• **What the task requires**
Replace "electrical outlet" with "wall socket" everywhere it appears in the lines below, and reproduce the lines with nothing else changed. Leave out the pictures.

(Stored data entries)
━━━━━━━━━━━━━━━━━━━━

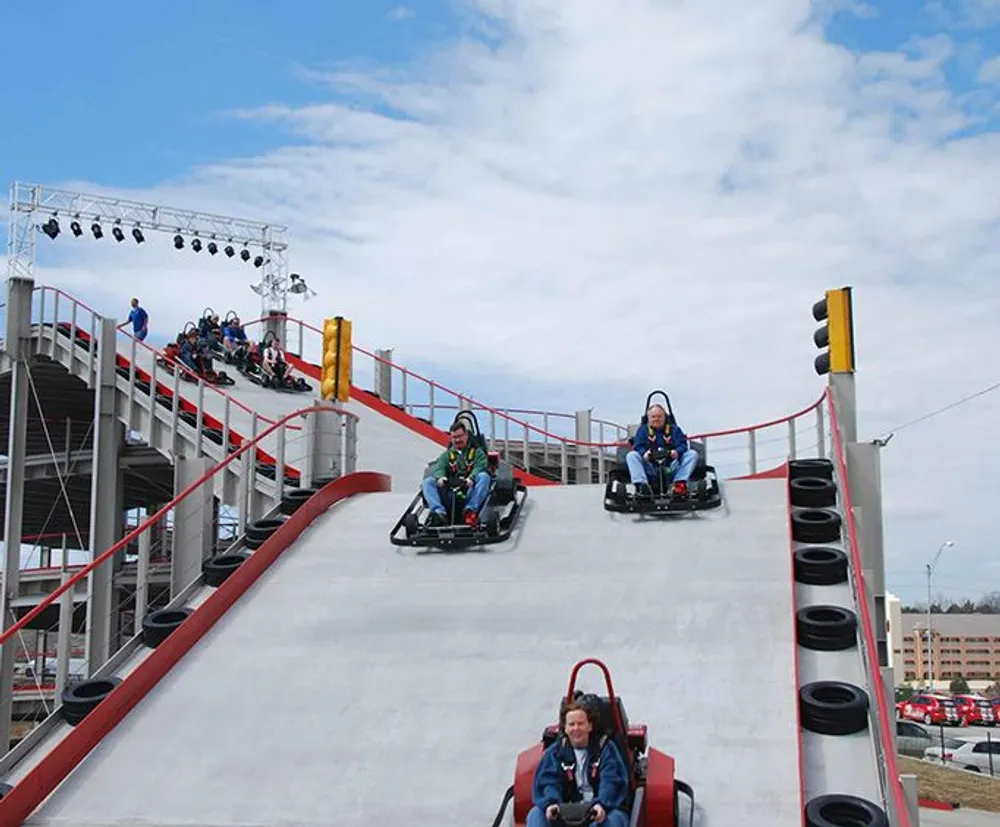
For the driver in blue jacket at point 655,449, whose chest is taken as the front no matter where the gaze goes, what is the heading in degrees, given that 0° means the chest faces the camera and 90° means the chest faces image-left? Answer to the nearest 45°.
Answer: approximately 0°

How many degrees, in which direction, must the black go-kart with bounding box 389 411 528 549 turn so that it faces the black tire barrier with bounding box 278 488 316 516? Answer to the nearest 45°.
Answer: approximately 90° to its right

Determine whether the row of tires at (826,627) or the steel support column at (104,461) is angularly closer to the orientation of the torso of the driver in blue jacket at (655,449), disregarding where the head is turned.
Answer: the row of tires

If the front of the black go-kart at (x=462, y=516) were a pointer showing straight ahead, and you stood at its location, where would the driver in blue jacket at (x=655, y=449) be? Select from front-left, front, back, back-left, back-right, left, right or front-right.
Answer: back-left
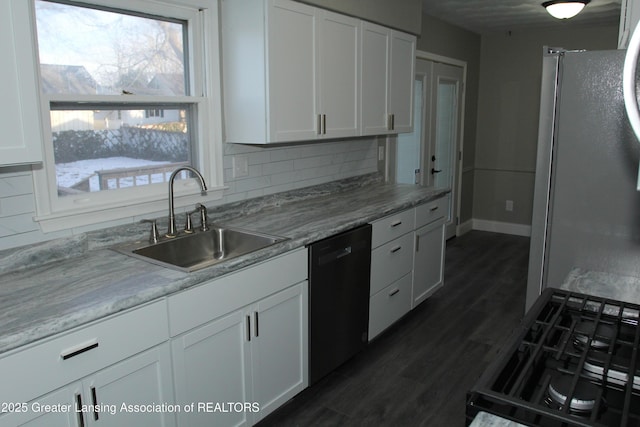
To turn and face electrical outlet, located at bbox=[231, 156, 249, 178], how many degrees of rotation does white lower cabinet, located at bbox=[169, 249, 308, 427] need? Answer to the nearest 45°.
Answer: approximately 135° to its left

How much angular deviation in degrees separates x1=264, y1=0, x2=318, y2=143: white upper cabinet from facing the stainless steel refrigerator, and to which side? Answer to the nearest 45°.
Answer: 0° — it already faces it

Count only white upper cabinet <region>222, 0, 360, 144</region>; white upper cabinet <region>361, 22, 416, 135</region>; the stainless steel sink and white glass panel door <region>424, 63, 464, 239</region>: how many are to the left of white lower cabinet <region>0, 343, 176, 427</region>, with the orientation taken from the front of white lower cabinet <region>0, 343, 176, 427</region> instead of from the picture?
4

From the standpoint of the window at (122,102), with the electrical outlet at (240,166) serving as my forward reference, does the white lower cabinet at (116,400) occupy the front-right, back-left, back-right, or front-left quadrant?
back-right

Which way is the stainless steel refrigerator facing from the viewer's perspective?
to the viewer's left

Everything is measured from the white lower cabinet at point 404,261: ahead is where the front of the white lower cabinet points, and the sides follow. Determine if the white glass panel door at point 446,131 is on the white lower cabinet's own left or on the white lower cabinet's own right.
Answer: on the white lower cabinet's own left

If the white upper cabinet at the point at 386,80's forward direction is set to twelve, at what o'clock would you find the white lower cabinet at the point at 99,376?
The white lower cabinet is roughly at 2 o'clock from the white upper cabinet.

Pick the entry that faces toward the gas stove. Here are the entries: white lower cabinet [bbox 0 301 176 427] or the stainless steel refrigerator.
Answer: the white lower cabinet

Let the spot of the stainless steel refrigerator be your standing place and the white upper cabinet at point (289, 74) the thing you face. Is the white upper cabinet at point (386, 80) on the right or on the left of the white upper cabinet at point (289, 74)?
right

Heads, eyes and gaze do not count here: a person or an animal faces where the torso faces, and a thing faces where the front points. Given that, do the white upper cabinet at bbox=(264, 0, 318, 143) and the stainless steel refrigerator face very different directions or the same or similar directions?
very different directions

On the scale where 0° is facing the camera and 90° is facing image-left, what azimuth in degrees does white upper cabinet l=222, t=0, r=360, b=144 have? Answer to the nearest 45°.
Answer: approximately 315°

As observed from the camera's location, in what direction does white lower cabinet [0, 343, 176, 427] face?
facing the viewer and to the right of the viewer

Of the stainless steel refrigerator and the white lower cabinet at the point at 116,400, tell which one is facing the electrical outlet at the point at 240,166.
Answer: the stainless steel refrigerator

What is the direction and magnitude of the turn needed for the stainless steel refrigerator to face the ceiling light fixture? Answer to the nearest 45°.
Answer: approximately 90° to its right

━━━━━━━━━━━━━━━━━━━━

• **Reply**
For the driver in blue jacket at point 655,449, whose chest is taken as the front no matter where the gaze goes, what is the heading in degrees, given that 0° means the chest faces the camera and 90° means the chest faces image-left? Answer to the nearest 45°.
Answer: approximately 0°

How many degrees, in which direction, must the black go-kart with bounding box 389 411 528 549 turn so that it faces the black tire barrier with bounding box 278 488 316 516? Answer to the nearest 45°.
Answer: approximately 90° to its right

Determine whether the row of tires at (826,627) or the steel support column at (104,461) is angularly closer to the orientation of the torso of the driver in blue jacket at (655,449), disregarding where the head is turned.
Answer: the row of tires

If the front of the black go-kart at (x=462, y=516) were a pointer showing straight ahead, and you stood at its location, where would the driver in blue jacket at (x=655, y=449) be? Select from front-left, front, back, back-left, back-right, left, right or front-right.
Answer: back-left
To turn and face wall socket, located at bbox=[231, 156, 249, 178], how many degrees of rotation does white lower cabinet, located at bbox=[169, 249, 308, 427] need? Answer to the nearest 45°.
Answer: approximately 135° to its left

How much angular deviation in degrees separates x1=264, y1=0, x2=318, y2=143: white upper cabinet from facing the stainless steel refrigerator, and to which side? Answer to the nearest 45°.
Answer: 0° — it already faces it

Count only white upper cabinet <region>222, 0, 360, 144</region>; white upper cabinet <region>361, 22, 416, 135</region>; the stainless steel sink and white glass panel door <region>424, 63, 464, 239</region>: how many are to the left of white lower cabinet <region>0, 343, 176, 427</region>, with the orientation taken from the front of white lower cabinet <region>0, 343, 176, 427</region> instead of from the picture?
4

From the standpoint of the window at (122,102), with the wall socket at (240,166) serving as my forward reference, does the white lower cabinet at (116,400) occupy the front-right, back-left, back-right, or front-left quadrant?
back-right

Which way is the stainless steel refrigerator facing from the viewer's perspective?
to the viewer's left

Everything is measured from the white lower cabinet at point 404,261: ahead is where the front of the white lower cabinet points, and the sides follow. Determine if the white glass panel door at point 446,131 is on the white lower cabinet's own left or on the white lower cabinet's own right.
Answer: on the white lower cabinet's own left

If the white upper cabinet at the point at 386,80's forward direction is set to twelve, at what o'clock would you find the white lower cabinet at the point at 99,376?
The white lower cabinet is roughly at 2 o'clock from the white upper cabinet.

Pick the entry that faces toward the gas stove. Here are the entries: white lower cabinet [bbox 0 301 176 427] or the stainless steel refrigerator.
Answer: the white lower cabinet

Let the spot of the stainless steel refrigerator be your standing place and the white upper cabinet at point (289, 74) the thing you face. Is the white upper cabinet at point (386, 80) on the right or on the left of the white upper cabinet at point (289, 74)?
right

Heads, eyes and gaze do not count here: a person or an animal faces where the torso faces, and a thing faces where the front points. Given that, do the white upper cabinet at bbox=(264, 0, 318, 143) and the stainless steel refrigerator face very different directions or the same or similar directions?
very different directions

On the scale where 0° is facing the camera and 90° is facing image-left, what azimuth in degrees does white upper cabinet l=222, t=0, r=360, b=144 have? Answer to the nearest 45°.
Answer: approximately 315°

As observed from the camera's location, in what direction does white lower cabinet [0, 343, 176, 427] face?
facing the viewer and to the right of the viewer

Of the stainless steel refrigerator and the white lower cabinet at the point at 116,400, tell which one is facing the wall socket at the point at 240,166.
Answer: the stainless steel refrigerator

What is the direction and magnitude of the turn needed for the stainless steel refrigerator to face the ceiling light fixture? Answer to the nearest 45°.
Answer: approximately 90° to its right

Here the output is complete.